:: Problem requirements ::
Drop every picture, then transcribe the remaining data exactly.

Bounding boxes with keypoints
__________________________________________________

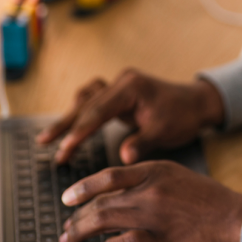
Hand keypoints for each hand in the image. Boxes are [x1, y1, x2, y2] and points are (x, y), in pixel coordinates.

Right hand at [37, 70, 225, 163]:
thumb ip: (142, 142)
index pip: (98, 111)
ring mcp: (119, 85)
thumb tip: (124, 159)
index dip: (79, 132)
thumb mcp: (164, 131)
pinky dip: (81, 112)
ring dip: (69, 117)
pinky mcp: (119, 92)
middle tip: (45, 144)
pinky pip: (93, 100)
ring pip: (86, 99)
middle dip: (66, 126)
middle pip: (86, 104)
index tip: (64, 149)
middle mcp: (122, 82)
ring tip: (49, 138)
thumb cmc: (183, 116)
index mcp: (131, 88)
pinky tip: (70, 126)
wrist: (196, 103)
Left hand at [58, 160, 241, 241]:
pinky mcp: (160, 239)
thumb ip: (143, 178)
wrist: (232, 216)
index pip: (108, 176)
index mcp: (153, 171)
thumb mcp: (173, 173)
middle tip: (66, 227)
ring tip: (71, 239)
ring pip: (105, 220)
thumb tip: (111, 192)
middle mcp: (150, 191)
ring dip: (82, 231)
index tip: (67, 198)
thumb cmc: (204, 197)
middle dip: (77, 217)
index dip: (82, 187)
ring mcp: (154, 215)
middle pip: (101, 202)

__________________________________________________

:: Answer to the exercise ::
Hand keypoints for each hand in the image. Boxes are [x1, y1, x2, y2] and points are (x, y), in pixel coordinates.

Right hand at [37, 70, 225, 163]:
thumb ip: (142, 142)
index pip: (98, 111)
ring mcp: (119, 85)
thumb tip: (124, 159)
index dip: (79, 132)
thumb mcp: (164, 131)
pinky dip: (81, 112)
ring dip: (69, 117)
pinky mcp: (119, 92)
middle tip: (45, 144)
pinky pip: (93, 100)
ring pip: (86, 99)
middle dip: (66, 126)
middle pip: (86, 104)
index tip: (64, 149)
middle mcp: (122, 82)
ring tip: (49, 138)
thumb cmc: (183, 116)
index mcp: (131, 88)
pinky tip: (70, 126)
wrist: (196, 103)
Left hand at [58, 160, 241, 241]:
pinky mcp: (160, 239)
thumb ip: (143, 178)
wrist: (232, 216)
index pip: (108, 176)
index mcp: (153, 171)
thumb mcp: (173, 173)
middle tip: (66, 227)
ring tip: (71, 239)
ring pip: (105, 220)
thumb tip: (111, 192)
middle mcp: (150, 191)
ring dip: (82, 231)
index tip: (67, 198)
thumb cmc: (204, 197)
middle dip: (77, 217)
index dip: (82, 187)
ring mcp: (154, 215)
middle pip: (101, 202)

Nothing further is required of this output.